The first thing that many don't appreciate is that the sugar tax being discussed is an excise tax, not a consumption or sales tax. This means that companies pay the tax to the Government and then, like any other cost to their business, apply the cost of the tax over their whole business. Most companies manufacturing soft drinks also manufacture other things such as tea, coffee, bottled water, fruit juices and milks.
This is what has happened in Mexico, where companies spread the new taxes over all their products, meaning that the price to consumers of all beverages increased. Even the price of bottled water went up and, what's more, prices rose more than could be explained by the tax.
Pro-tax commentators never explain how the excise tax on a corporate business might change the behaviour of someone who is overconsuming sugar.
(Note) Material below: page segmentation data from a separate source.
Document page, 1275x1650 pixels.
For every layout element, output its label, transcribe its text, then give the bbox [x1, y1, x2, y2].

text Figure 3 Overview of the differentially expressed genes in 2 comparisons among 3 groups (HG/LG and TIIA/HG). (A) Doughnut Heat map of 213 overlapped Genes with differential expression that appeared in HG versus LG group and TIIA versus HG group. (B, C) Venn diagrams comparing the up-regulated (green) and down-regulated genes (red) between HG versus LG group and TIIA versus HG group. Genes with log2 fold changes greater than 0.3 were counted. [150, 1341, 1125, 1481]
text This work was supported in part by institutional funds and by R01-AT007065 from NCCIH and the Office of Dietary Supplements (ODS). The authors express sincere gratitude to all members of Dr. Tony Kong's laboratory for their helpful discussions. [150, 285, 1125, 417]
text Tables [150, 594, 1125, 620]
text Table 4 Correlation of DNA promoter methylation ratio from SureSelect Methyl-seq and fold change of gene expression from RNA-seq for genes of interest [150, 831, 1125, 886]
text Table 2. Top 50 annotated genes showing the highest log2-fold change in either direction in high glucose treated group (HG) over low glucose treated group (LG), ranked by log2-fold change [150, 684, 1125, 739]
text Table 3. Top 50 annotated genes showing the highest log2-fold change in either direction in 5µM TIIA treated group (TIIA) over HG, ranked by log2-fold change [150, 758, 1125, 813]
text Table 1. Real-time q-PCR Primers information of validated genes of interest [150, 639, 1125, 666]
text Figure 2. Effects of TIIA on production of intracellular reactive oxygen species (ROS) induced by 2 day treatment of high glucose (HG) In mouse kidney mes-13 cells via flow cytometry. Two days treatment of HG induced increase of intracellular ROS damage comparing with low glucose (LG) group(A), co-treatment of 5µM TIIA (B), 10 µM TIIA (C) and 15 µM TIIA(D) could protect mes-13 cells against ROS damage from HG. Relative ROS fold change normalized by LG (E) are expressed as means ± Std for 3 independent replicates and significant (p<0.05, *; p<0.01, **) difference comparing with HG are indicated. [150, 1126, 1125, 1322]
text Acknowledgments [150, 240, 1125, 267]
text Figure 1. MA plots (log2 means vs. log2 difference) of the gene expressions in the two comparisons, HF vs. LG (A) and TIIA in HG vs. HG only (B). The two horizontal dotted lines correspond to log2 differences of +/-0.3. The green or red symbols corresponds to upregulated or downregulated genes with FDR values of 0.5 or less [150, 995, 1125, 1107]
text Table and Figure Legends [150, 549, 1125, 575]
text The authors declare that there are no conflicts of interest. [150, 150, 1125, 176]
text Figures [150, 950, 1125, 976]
It seems they assume that a tax will create a price gap between sugar and non-sugar drinks. As mentioned, this did not occur in Mexico and some will be surprised to know that according to Nielsen sales data the average prices for sugar-sweetened soda remained significantly lower than low or zero sugar sodas, meaning there has been absolutely no price signal to consumers to make any change.
The final point is about sales volumes. Mexico has been hailed as the key success of a sugar tax and a published paper in the respected British Medical Journal has been shopped around as rock solid evidence. The paper, co-authored by well-known sugar tax campaigner Professor Barry Popkin, analysed data from Nielsen's Home Panel network in 2014. It concluded that there had been a tiny decline in consumption. However, this paper's finding has now been overtaken by real events in Mexico where sales volumes have bounced back.